**Exercise instructions:**
Write out the material below word for word, from its very first line through the line containing "genus: Cameraria", and stop there.
— START Given entries —
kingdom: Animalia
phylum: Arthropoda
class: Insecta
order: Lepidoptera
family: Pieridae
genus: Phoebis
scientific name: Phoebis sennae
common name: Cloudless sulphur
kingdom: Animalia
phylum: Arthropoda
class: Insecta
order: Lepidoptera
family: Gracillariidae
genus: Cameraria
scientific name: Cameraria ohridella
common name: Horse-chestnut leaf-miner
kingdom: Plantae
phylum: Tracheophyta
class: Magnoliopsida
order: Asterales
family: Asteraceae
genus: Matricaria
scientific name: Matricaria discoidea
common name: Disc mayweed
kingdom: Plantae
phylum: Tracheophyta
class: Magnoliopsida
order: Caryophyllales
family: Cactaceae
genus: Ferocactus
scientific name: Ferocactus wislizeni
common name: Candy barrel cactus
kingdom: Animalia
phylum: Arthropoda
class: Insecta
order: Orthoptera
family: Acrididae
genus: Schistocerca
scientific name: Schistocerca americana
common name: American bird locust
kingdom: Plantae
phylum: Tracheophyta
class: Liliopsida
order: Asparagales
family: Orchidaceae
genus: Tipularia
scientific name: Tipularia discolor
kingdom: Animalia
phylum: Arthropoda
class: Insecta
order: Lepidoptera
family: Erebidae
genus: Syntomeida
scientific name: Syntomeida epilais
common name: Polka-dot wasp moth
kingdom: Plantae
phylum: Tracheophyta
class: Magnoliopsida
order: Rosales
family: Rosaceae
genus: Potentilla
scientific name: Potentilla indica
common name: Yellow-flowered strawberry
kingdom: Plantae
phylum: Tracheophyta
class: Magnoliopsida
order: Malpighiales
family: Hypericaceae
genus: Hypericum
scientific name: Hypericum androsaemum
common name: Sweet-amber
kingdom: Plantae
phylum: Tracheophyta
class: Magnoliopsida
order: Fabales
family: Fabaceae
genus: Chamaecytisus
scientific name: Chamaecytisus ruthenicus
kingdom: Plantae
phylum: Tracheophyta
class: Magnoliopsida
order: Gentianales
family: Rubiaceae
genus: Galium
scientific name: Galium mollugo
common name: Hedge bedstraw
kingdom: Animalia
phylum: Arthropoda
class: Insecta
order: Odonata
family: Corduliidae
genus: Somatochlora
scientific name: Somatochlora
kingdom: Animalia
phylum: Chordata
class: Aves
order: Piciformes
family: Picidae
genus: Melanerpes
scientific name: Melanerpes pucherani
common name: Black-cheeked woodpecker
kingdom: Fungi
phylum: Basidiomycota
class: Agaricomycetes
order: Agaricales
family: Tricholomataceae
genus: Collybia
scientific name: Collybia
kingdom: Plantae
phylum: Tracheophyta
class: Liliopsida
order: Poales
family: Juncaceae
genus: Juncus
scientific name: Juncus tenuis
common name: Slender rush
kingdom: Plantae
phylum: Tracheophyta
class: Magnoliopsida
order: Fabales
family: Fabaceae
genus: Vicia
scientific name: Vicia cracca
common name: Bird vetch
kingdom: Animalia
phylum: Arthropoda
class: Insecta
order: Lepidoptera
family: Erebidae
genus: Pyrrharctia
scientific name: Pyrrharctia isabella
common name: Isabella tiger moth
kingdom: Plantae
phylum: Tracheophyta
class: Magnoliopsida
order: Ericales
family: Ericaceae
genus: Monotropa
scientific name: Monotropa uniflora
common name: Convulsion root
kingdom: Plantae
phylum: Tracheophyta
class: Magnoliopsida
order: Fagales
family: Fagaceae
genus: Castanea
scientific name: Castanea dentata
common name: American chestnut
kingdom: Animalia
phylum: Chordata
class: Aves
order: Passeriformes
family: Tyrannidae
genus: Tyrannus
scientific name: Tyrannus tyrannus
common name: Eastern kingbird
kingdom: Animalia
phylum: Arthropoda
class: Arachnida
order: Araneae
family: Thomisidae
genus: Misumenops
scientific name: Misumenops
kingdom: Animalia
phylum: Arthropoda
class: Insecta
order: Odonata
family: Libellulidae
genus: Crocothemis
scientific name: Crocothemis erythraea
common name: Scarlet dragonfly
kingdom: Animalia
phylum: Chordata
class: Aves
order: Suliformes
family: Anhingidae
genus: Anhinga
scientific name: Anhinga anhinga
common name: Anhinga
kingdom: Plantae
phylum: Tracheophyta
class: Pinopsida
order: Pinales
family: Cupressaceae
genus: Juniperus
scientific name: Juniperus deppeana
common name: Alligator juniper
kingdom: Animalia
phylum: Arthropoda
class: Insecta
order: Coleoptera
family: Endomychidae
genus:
— END Given entries —
**Answer:**
kingdom: Animalia
phylum: Arthropoda
class: Insecta
order: Lepidoptera
family: Pieridae
genus: Phoebis
scientific name: Phoebis sennae
common name: Cloudless sulphur
kingdom: Animalia
phylum: Arthropoda
class: Insecta
order: Lepidoptera
family: Gracillariidae
genus: Cameraria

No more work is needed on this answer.